My immediate reaction was to always sigh and think: You must be bloody kidding, I hate school and I don't care if you never did that and I want to be a grown up" Well I feel now that I wished I had listened to them, and really made better use of my youth, and education, because all to quickly it was gone. 
Don't get me wrong, Im not saying I'm out to pasture just yet, I just know now that I am not as young as I once was. part from the fact I need a dictionary to translate the youth of today's txt language the main giveaway is I now find myself saying to children today all the quotes my parents said to me, however I do smile to myself when I say it.

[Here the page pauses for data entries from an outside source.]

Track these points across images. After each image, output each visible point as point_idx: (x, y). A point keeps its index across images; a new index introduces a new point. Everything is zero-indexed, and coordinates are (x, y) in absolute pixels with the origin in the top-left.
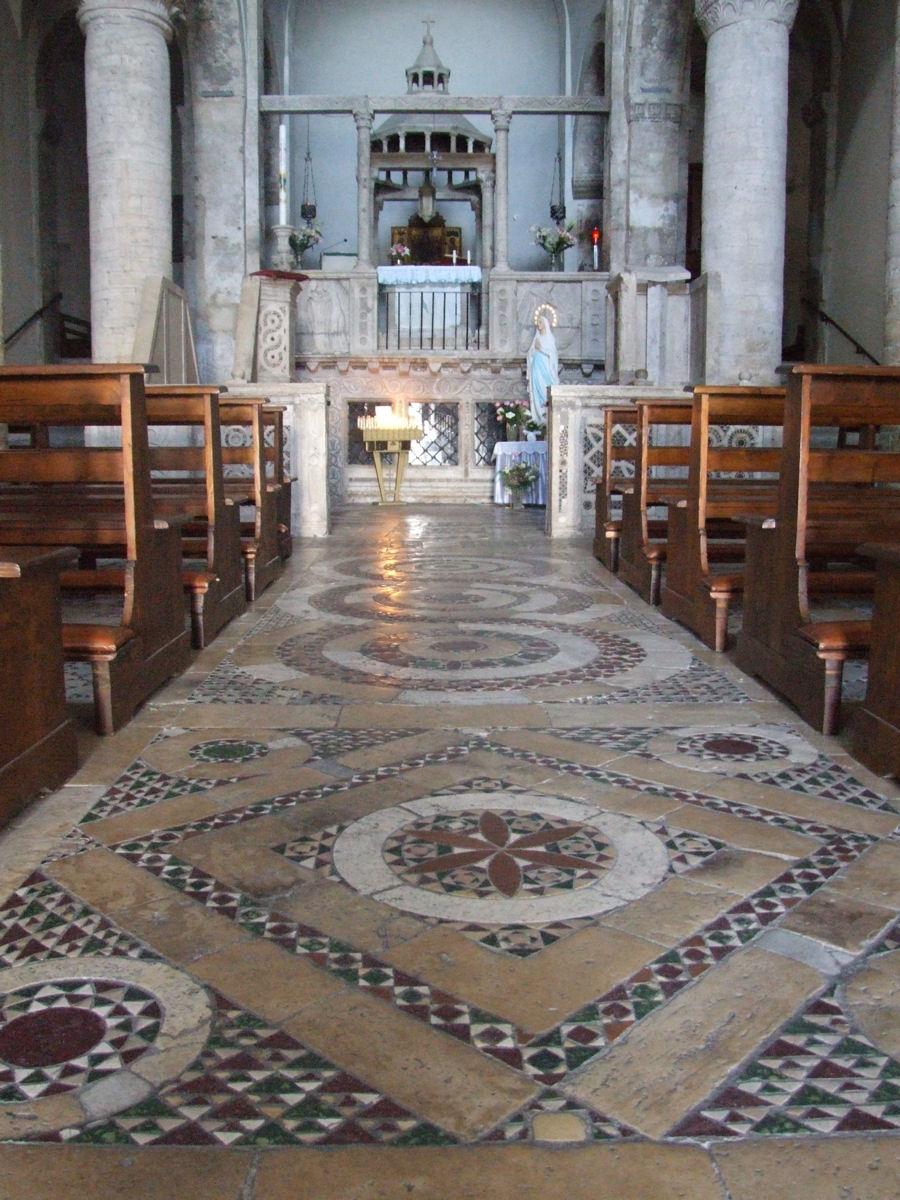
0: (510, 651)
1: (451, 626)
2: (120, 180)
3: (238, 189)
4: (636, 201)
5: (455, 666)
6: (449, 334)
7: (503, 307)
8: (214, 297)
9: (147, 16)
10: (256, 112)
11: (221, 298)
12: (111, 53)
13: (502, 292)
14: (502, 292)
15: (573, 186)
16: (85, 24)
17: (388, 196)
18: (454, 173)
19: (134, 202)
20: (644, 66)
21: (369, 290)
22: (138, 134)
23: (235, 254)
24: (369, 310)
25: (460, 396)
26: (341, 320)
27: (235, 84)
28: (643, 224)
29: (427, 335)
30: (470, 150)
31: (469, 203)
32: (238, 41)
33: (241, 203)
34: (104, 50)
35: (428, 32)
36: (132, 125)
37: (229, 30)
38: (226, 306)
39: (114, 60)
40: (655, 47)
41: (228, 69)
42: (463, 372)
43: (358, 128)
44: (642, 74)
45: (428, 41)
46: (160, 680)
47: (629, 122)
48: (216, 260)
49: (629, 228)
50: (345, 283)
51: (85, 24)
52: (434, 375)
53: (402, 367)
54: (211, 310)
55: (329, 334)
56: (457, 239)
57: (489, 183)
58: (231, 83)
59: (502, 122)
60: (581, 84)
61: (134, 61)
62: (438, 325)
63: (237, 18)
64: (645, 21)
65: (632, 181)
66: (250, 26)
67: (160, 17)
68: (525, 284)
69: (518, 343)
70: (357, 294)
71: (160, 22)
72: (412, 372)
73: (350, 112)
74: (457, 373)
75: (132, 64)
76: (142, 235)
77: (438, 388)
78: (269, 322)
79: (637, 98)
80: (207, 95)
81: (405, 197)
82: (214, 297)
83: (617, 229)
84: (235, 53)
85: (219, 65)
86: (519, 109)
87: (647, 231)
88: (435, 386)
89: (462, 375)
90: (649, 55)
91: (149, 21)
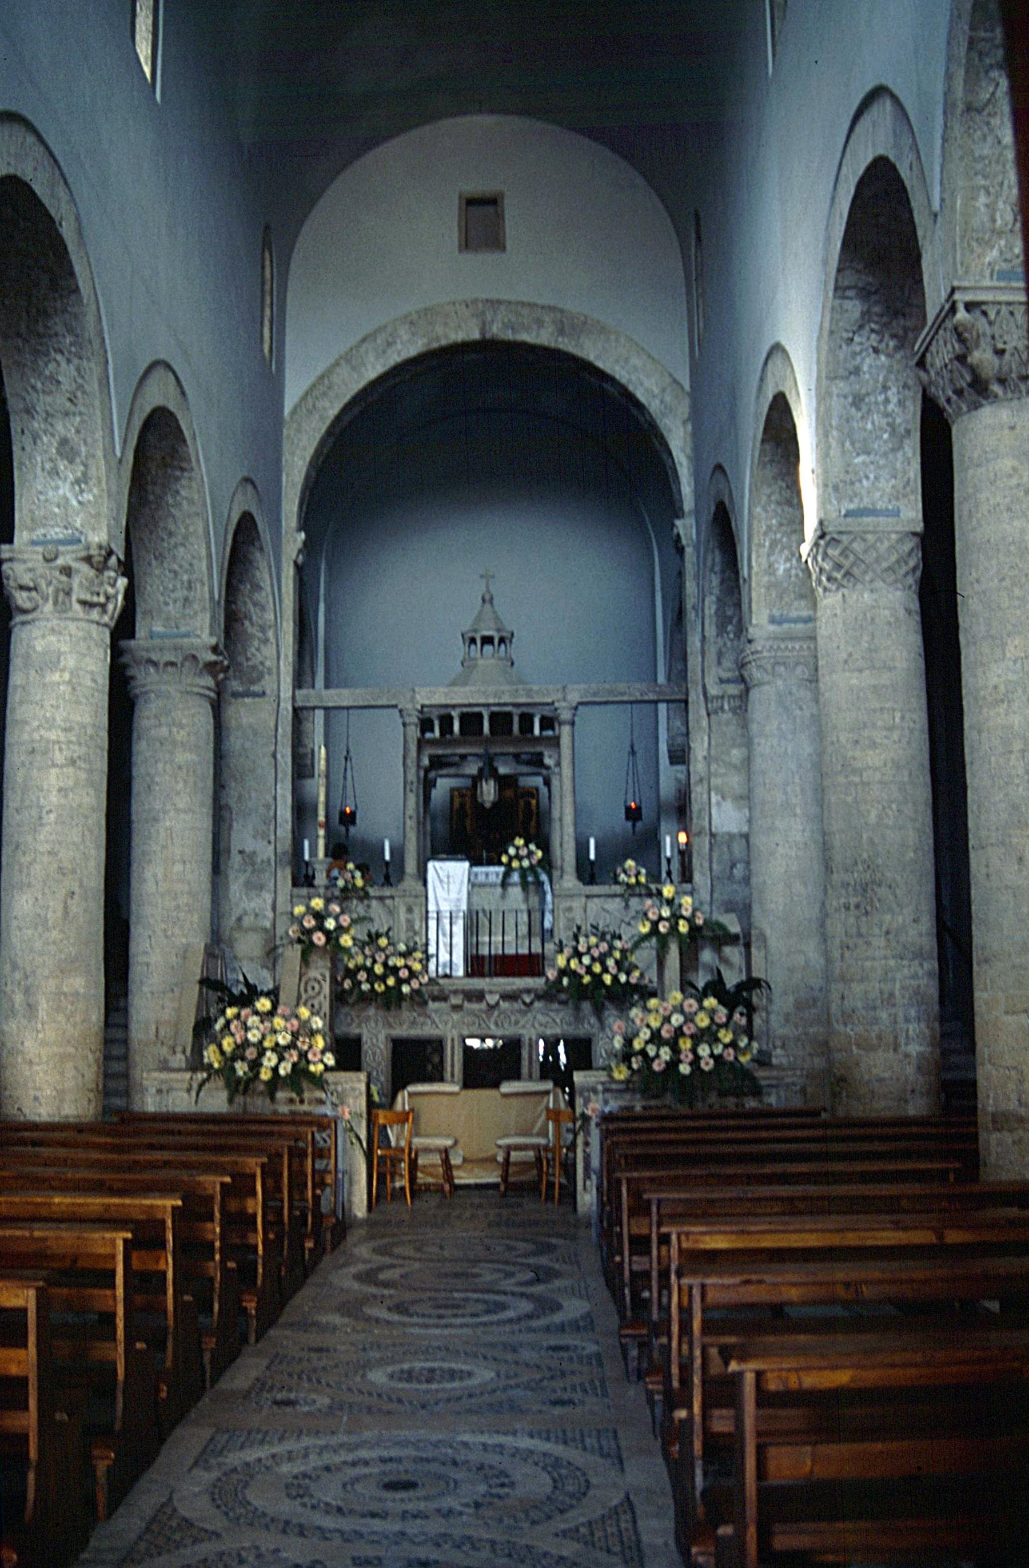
0: (480, 1307)
1: (448, 1295)
2: (164, 847)
3: (269, 798)
4: (718, 804)
5: (440, 1317)
8: (239, 919)
9: (196, 690)
10: (290, 709)
11: (247, 921)
12: (160, 725)
13: (570, 909)
14: (570, 909)
15: (669, 751)
16: (137, 696)
17: (444, 772)
19: (178, 867)
20: (720, 655)
22: (182, 802)
23: (263, 871)
25: (521, 1031)
27: (267, 684)
28: (725, 829)
32: (273, 640)
33: (272, 813)
34: (152, 721)
35: (487, 587)
36: (178, 793)
37: (263, 629)
38: (253, 929)
39: (164, 731)
40: (732, 636)
41: (261, 668)
42: (524, 1003)
43: (404, 725)
44: (719, 663)
45: (487, 597)
46: (272, 1323)
47: (709, 715)
48: (242, 878)
49: (713, 835)
50: (388, 902)
51: (137, 696)
52: (492, 1008)
53: (455, 1000)
54: (236, 935)
56: (534, 802)
58: (263, 683)
60: (672, 635)
61: (182, 732)
63: (272, 617)
64: (718, 610)
65: (714, 781)
66: (285, 617)
67: (209, 689)
68: (596, 900)
71: (207, 692)
72: (466, 1004)
73: (395, 706)
74: (518, 1005)
75: (180, 735)
76: (183, 900)
77: (496, 1024)
78: (309, 989)
79: (713, 691)
80: (236, 695)
81: (461, 772)
82: (239, 919)
84: (269, 651)
85: (250, 663)
86: (585, 700)
87: (731, 836)
88: (493, 1020)
89: (523, 1007)
90: (725, 644)
91: (198, 694)
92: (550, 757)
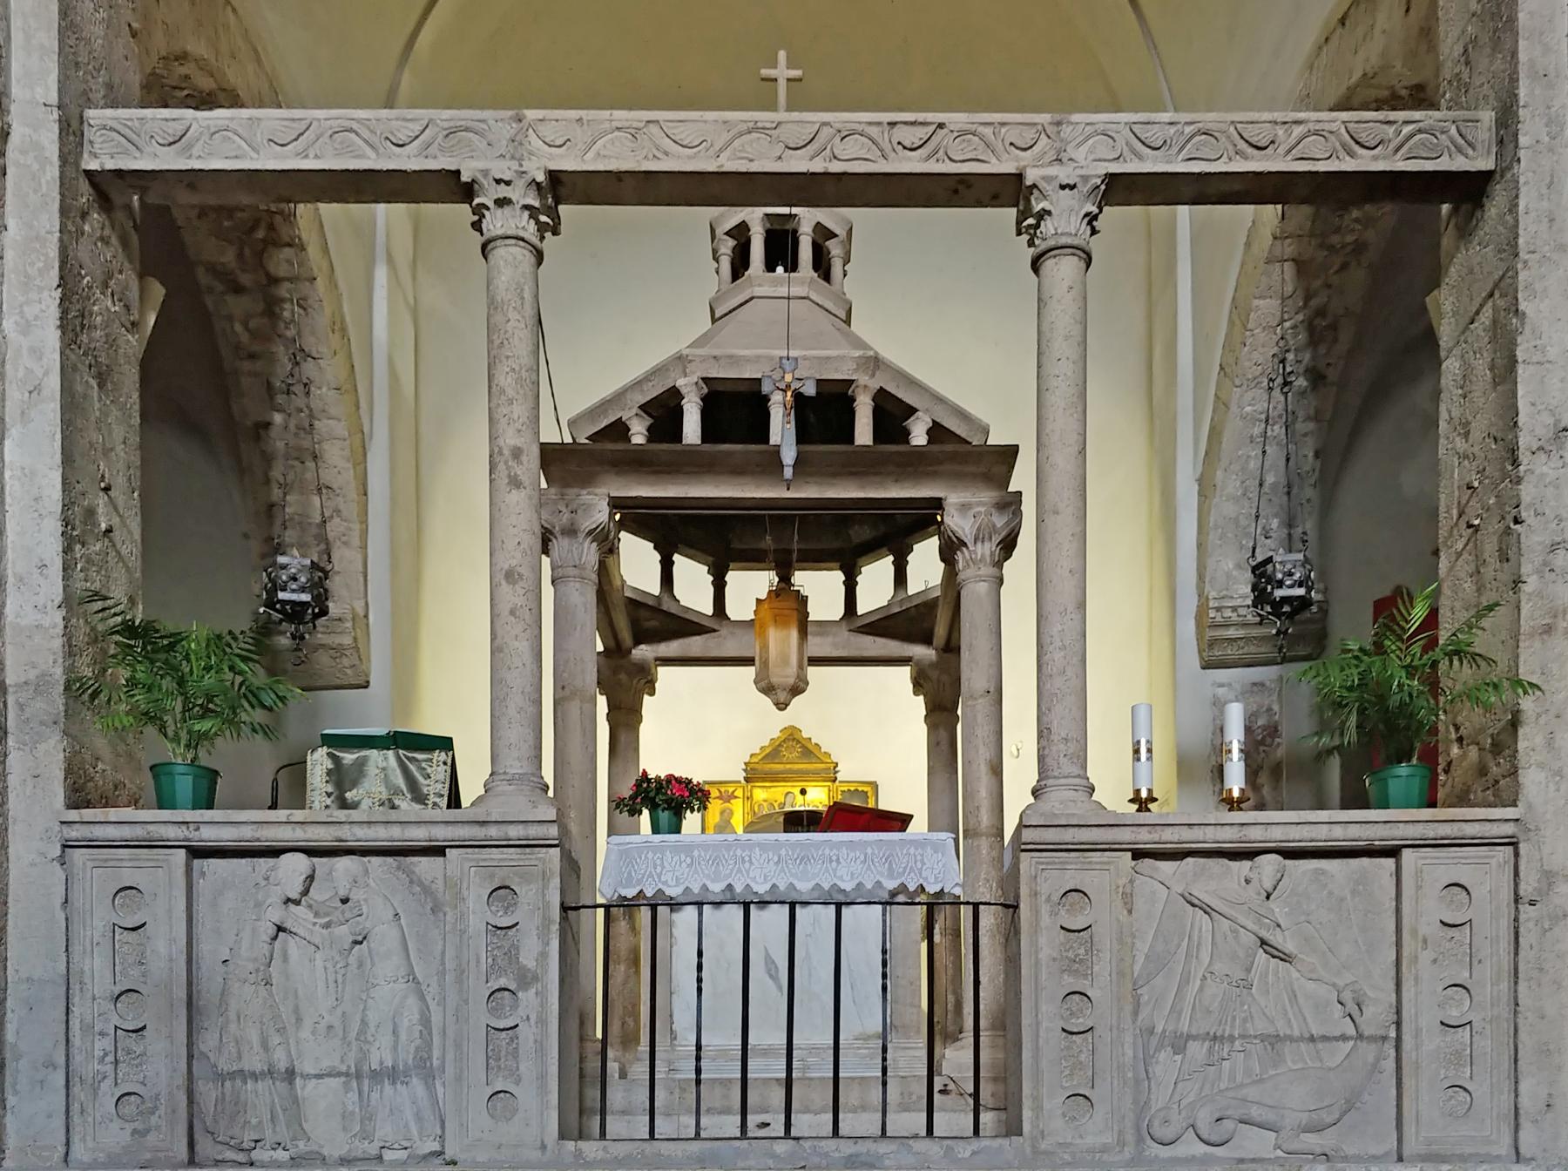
6: (859, 1065)
7: (1075, 965)
18: (844, 909)
21: (527, 894)
24: (527, 979)
26: (411, 1014)
29: (767, 1068)
30: (919, 437)
31: (905, 672)
55: (359, 1075)
57: (986, 549)
59: (1064, 218)
62: (813, 1033)
69: (1142, 1107)
70: (477, 912)
83: (1548, 630)
92: (964, 508)
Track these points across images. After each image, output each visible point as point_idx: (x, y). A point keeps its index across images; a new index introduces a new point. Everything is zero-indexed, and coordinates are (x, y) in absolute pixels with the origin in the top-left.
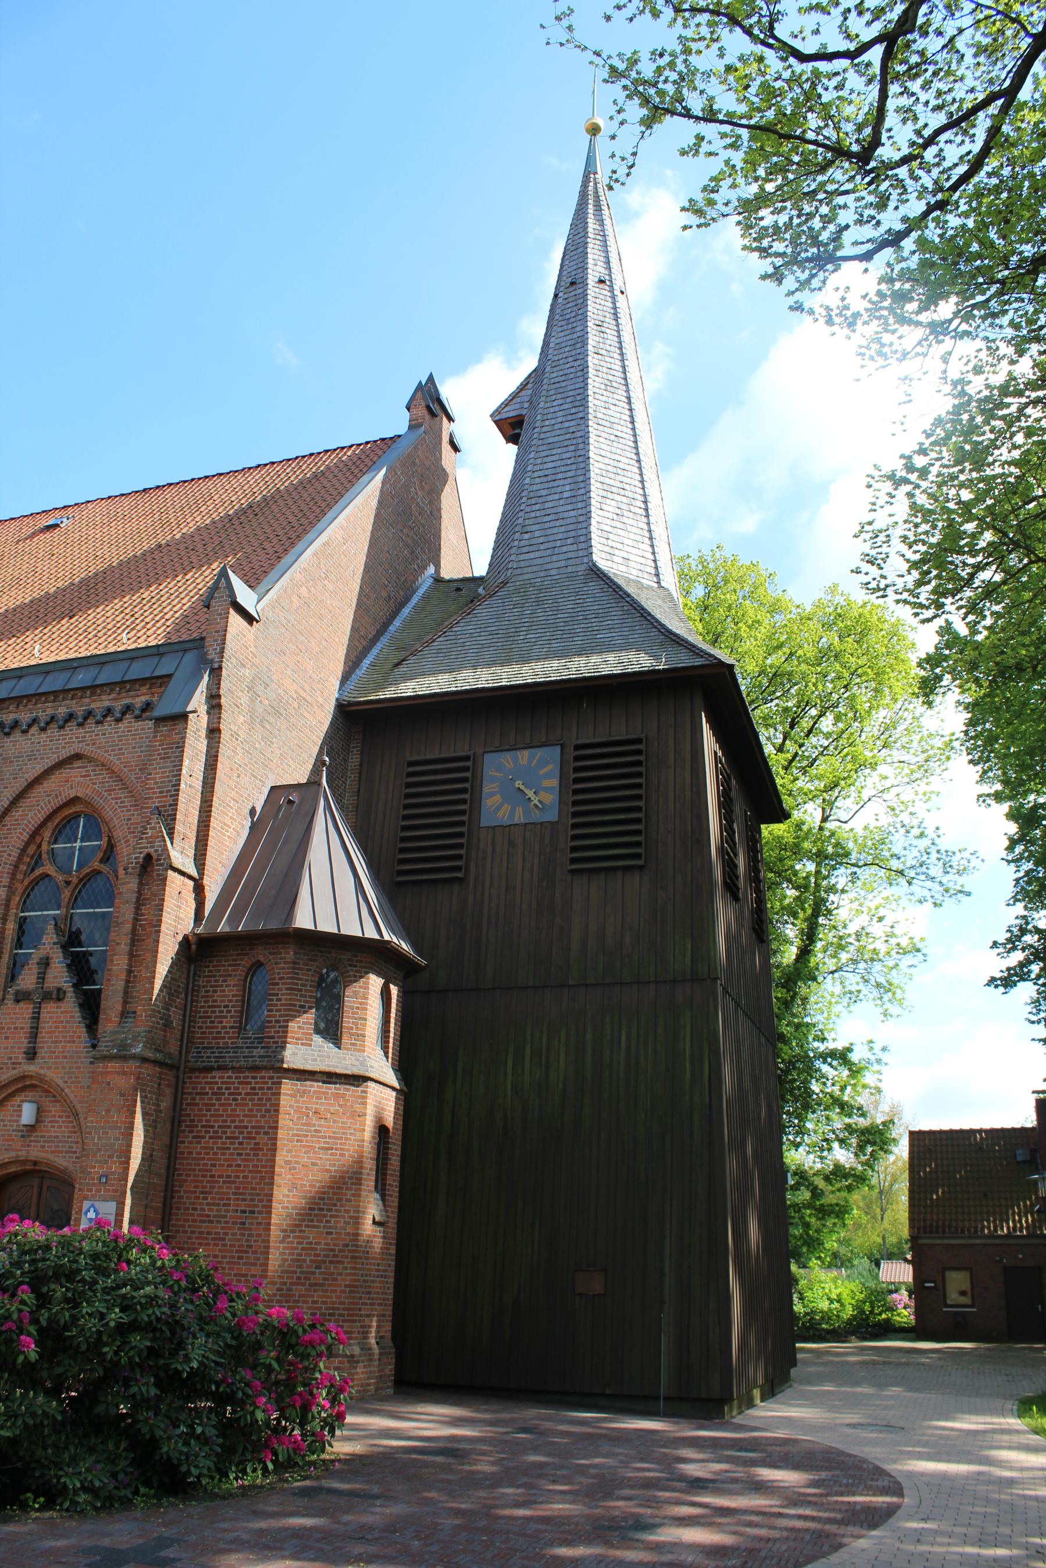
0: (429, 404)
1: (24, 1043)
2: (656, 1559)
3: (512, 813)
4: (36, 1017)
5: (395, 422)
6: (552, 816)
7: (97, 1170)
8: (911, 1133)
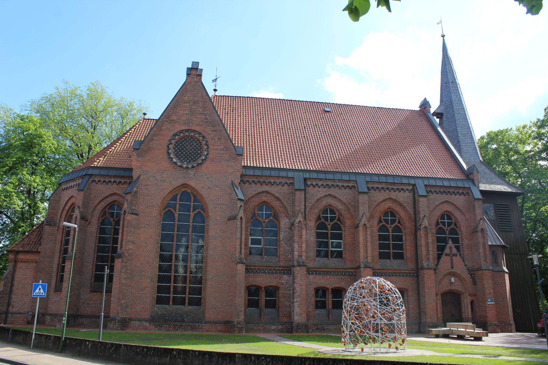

I did decide to have a do for my 30th, although I actually think it was more of a Bon Voyage to my twenties, Myself and 12 of my closest dearest friends & family went to the Cafe De Paris in London's Leicester Square, and wow what a night it was, quite possibly one of the best nights of my life.

So 9 months in, is it going as badly as I had feared it would? Well actually yes and no.
There have been highs and there have been lows, I entered a new loving relationship, then subsenquently suffered a break-up. I excelled at college and passed my exams, but failed at many a job interview, my weight went up to a massive 201 lbs but after my new years resolution to lose 60lbs, I have so far lost 33lbs.

So all in all my first taste of being 30 has been a bit of a mixed bag of emotions, there are 9 years and 3 months left of my thirties, and I am going to make the most of them.